▶ Problem to solve:
Please reproduce every line of text in the following records without any changes, and leave the pictures out of your answer.
[[ Material for this exercise, beginning ]]
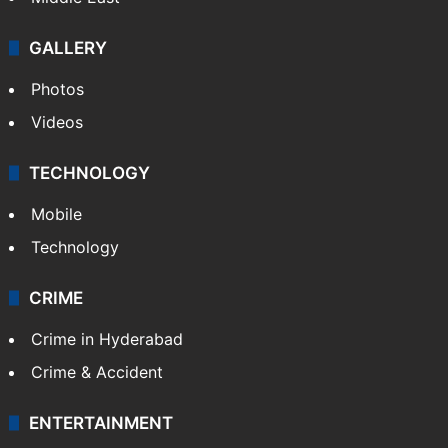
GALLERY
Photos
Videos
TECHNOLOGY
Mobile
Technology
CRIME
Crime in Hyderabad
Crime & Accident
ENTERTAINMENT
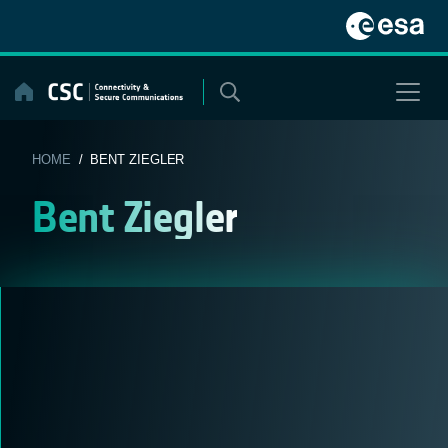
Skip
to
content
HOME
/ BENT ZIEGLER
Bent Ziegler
[[ Material for this exercise, end ]]
▶ Response box:
GALLERY
Photos
Videos
TECHNOLOGY
Mobile
Technology
CRIME
Crime in Hyderabad
Crime & Accident
ENTERTAINMENT
Skip
to
content
HOME
/ BENT ZIEGLER
Bent Ziegler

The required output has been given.